━━━ RECORDS TO USE

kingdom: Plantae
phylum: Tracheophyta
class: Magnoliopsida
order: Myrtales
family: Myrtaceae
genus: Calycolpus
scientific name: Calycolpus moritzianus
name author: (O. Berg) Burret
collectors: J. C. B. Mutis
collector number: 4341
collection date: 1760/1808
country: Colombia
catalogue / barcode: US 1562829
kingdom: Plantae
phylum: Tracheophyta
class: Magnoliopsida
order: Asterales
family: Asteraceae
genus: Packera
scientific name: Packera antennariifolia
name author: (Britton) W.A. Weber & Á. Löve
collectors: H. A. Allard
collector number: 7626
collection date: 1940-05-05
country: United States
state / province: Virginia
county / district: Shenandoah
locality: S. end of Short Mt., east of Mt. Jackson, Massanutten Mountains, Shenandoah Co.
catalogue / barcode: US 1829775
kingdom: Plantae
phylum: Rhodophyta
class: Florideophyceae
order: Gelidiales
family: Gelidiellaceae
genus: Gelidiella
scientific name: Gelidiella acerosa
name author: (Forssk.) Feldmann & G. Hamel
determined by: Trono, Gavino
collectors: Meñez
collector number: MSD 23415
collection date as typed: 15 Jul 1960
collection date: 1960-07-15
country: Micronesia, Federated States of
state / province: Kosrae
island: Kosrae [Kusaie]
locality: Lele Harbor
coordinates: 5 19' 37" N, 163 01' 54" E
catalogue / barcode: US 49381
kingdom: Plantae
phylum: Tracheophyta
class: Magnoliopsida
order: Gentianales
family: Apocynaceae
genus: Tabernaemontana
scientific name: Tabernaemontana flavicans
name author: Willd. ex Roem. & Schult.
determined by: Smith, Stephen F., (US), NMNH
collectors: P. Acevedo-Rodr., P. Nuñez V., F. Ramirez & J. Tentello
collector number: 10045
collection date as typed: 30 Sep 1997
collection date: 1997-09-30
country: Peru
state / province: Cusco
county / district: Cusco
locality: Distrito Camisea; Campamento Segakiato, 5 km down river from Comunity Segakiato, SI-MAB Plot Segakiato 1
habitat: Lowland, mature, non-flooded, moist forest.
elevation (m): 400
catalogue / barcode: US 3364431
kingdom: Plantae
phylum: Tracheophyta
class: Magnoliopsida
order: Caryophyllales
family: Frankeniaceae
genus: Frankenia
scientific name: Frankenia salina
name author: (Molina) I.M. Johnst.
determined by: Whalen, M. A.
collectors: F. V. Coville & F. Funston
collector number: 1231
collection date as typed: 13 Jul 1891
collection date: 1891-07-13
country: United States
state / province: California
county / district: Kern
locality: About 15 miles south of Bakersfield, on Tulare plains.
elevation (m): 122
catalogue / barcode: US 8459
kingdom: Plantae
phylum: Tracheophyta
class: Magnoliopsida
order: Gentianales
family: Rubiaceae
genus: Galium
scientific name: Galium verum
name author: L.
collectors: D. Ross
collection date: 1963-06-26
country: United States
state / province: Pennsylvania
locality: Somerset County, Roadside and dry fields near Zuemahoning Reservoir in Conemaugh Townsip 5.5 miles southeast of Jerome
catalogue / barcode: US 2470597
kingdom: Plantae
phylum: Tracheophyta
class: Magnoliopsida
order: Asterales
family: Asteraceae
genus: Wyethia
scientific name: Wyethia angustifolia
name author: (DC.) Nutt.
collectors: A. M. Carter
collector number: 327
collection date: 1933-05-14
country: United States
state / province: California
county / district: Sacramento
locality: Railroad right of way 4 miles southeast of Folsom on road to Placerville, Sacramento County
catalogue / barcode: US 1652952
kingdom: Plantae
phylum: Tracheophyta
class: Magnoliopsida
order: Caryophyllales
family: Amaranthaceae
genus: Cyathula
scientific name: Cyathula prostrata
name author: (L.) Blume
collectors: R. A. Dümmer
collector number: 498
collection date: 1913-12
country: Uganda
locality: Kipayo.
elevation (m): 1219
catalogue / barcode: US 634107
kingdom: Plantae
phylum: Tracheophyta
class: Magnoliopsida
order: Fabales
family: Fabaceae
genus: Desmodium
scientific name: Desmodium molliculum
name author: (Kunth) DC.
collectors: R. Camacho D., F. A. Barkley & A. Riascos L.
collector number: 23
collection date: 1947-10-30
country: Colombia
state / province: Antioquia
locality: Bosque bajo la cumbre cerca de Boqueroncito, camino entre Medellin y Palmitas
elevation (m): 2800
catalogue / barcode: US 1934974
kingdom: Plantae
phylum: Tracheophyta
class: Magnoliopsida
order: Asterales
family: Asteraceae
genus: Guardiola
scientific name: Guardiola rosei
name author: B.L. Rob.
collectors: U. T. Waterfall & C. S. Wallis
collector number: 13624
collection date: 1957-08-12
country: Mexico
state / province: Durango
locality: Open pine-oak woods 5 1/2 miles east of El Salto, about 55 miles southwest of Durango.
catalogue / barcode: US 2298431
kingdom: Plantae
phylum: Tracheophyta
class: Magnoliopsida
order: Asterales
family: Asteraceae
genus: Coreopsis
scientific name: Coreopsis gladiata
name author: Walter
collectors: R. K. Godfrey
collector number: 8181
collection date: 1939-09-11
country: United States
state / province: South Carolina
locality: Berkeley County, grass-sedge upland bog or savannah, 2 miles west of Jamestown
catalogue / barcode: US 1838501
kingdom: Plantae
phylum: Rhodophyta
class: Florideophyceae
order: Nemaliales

━━━━━━

Can you arrange every line of the data above as a JSON list of strings, one string per line, with blank lines left out?

[
  "kingdom: Plantae",
  "phylum: Tracheophyta",
  "class: Magnoliopsida",
  "order: Myrtales",
  "family: Myrtaceae",
  "genus: Calycolpus",
  "scientific name: Calycolpus moritzianus",
  "name author: (O. Berg) Burret",
  "collectors: J. C. B. Mutis",
  "collector number: 4341",
  "collection date: 1760/1808",
  "country: Colombia",
  "catalogue / barcode: US 1562829",
  "kingdom: Plantae",
  "phylum: Tracheophyta",
  "class: Magnoliopsida",
  "order: Asterales",
  "family: Asteraceae",
  "genus: Packera",
  "scientific name: Packera antennariifolia",
  "name author: (Britton) W.A. Weber & Á. Löve",
  "collectors: H. A. Allard",
  "collector number: 7626",
  "collection date: 1940-05-05",
  "country: United States",
  "state / province: Virginia",
  "county / district: Shenandoah",
  "locality: S. end of Short Mt., east of Mt. Jackson, Massanutten Mountains, Shenandoah Co.",
  "catalogue / barcode: US 1829775",
  "kingdom: Plantae",
  "phylum: Rhodophyta",
  "class: Florideophyceae",
  "order: Gelidiales",
  "family: Gelidiellaceae",
  "genus: Gelidiella",
  "scientific name: Gelidiella acerosa",
  "name author: (Forssk.) Feldmann & G. Hamel",
  "determined by: Trono, Gavino",
  "collectors: Meñez",
  "collector number: MSD 23415",
  "collection date as typed: 15 Jul 1960",
  "collection date: 1960-07-15",
  "country: Micronesia, Federated States of",
  "state / province: Kosrae",
  "island: Kosrae [Kusaie]",
  "locality: Lele Harbor",
  "coordinates: 5 19' 37\" N, 163 01' 54\" E",
  "catalogue / barcode: US 49381",
  "kingdom: Plantae",
  "phylum: Tracheophyta",
  "class: Magnoliopsida",
  "order: Gentianales",
  "family: Apocynaceae",
  "genus: Tabernaemontana",
  "scientific name: Tabernaemontana flavicans",
  "name author: Willd. ex Roem. & Schult.",
  "determined by: Smith, Stephen F., (US), NMNH",
  "collectors: P. Acevedo-Rodr., P. Nuñez V., F. Ramirez & J. Tentello",
  "collector number: 10045",
  "collection date as typed: 30 Sep 1997",
  "collection date: 1997-09-30",
  "country: Peru",
  "state / province: Cusco",
  "county / district: Cusco",
  "locality: Distrito Camisea; Campamento Segakiato, 5 km down river from Comunity Segakiato, SI-MAB Plot Segakiato 1",
  "habitat: Lowland, mature, non-flooded, moist forest.",
  "elevation (m): 400",
  "catalogue / barcode: US 3364431",
  "kingdom: Plantae",
  "phylum: Tracheophyta",
  "class: Magnoliopsida",
  "order: Caryophyllales",
  "family: Frankeniaceae",
  "genus: Frankenia",
  "scientific name: Frankenia salina",
  "name author: (Molina) I.M. Johnst.",
  "determined by: Whalen, M. A.",
  "collectors: F. V. Coville & F. Funston",
  "collector number: 1231",
  "collection date as typed: 13 Jul 1891",
  "collection date: 1891-07-13",
  "country: United States",
  "state / province: California",
  "county / district: Kern",
  "locality: About 15 miles south of Bakersfield, on Tulare plains.",
  "elevation (m): 122",
  "catalogue / barcode: US 8459",
  "kingdom: Plantae",
  "phylum: Tracheophyta",
  "class: Magnoliopsida",
  "order: Gentianales",
  "family: Rubiaceae",
  "genus: Galium",
  "scientific name: Galium verum",
  "name author: L.",
  "collectors: D. Ross",
  "collection date: 1963-06-26",
  "country: United States",
  "state / province: Pennsylvania",
  "locality: Somerset County, Roadside and dry fields near Zuemahoning Reservoir in Conemaugh Townsip 5.5 miles southeast of Jerome",
  "catalogue / barcode: US 2470597",
  "kingdom: Plantae",
  "phylum: Tracheophyta",
  "class: Magnoliopsida",
  "order: Asterales",
  "family: Asteraceae",
  "genus: Wyethia",
  "scientific name: Wyethia angustifolia",
  "name author: (DC.) Nutt.",
  "collectors: A. M. Carter",
  "collector number: 327",
  "collection date: 1933-05-14",
  "country: United States",
  "state / province: California",
  "county / district: Sacramento",
  "locality: Railroad right of way 4 miles southeast of Folsom on road to Placerville, Sacramento County",
  "catalogue / barcode: US 1652952",
  "kingdom: Plantae",
  "phylum: Tracheophyta",
  "class: Magnoliopsida",
  "order: Caryophyllales",
  "family: Amaranthaceae",
  "genus: Cyathula",
  "scientific name: Cyathula prostrata",
  "name author: (L.) Blume",
  "collectors: R. A. Dümmer",
  "collector number: 498",
  "collection date: 1913-12",
  "country: Uganda",
  "locality: Kipayo.",
  "elevation (m): 1219",
  "catalogue / barcode: US 634107",
  "kingdom: Plantae",
  "phylum: Tracheophyta",
  "class: Magnoliopsida",
  "order: Fabales",
  "family: Fabaceae",
  "genus: Desmodium",
  "scientific name: Desmodium molliculum",
  "name author: (Kunth) DC.",
  "collectors: R. Camacho D., F. A. Barkley & A. Riascos L.",
  "collector number: 23",
  "collection date: 1947-10-30",
  "country: Colombia",
  "state / province: Antioquia",
  "locality: Bosque bajo la cumbre cerca de Boqueroncito, camino entre Medellin y Palmitas",
  "elevation (m): 2800",
  "catalogue / barcode: US 1934974",
  "kingdom: Plantae",
  "phylum: Tracheophyta",
  "class: Magnoliopsida",
  "order: Asterales",
  "family: Asteraceae",
  "genus: Guardiola",
  "scientific name: Guardiola rosei",
  "name author: B.L. Rob.",
  "collectors: U. T. Waterfall & C. S. Wallis",
  "collector number: 13624",
  "collection date: 1957-08-12",
  "country: Mexico",
  "state / province: Durango",
  "locality: Open pine-oak woods 5 1/2 miles east of El Salto, about 55 miles southwest of Durango.",
  "catalogue / barcode: US 2298431",
  "kingdom: Plantae",
  "phylum: Tracheophyta",
  "class: Magnoliopsida",
  "order: Asterales",
  "family: Asteraceae",
  "genus: Coreopsis",
  "scientific name: Coreopsis gladiata",
  "name author: Walter",
  "collectors: R. K. Godfrey",
  "collector number: 8181",
  "collection date: 1939-09-11",
  "country: United States",
  "state / province: South Carolina",
  "locality: Berkeley County, grass-sedge upland bog or savannah, 2 miles west of Jamestown",
  "catalogue / barcode: US 1838501",
  "kingdom: Plantae",
  "phylum: Rhodophyta",
  "class: Florideophyceae",
  "order: Nemaliales"
]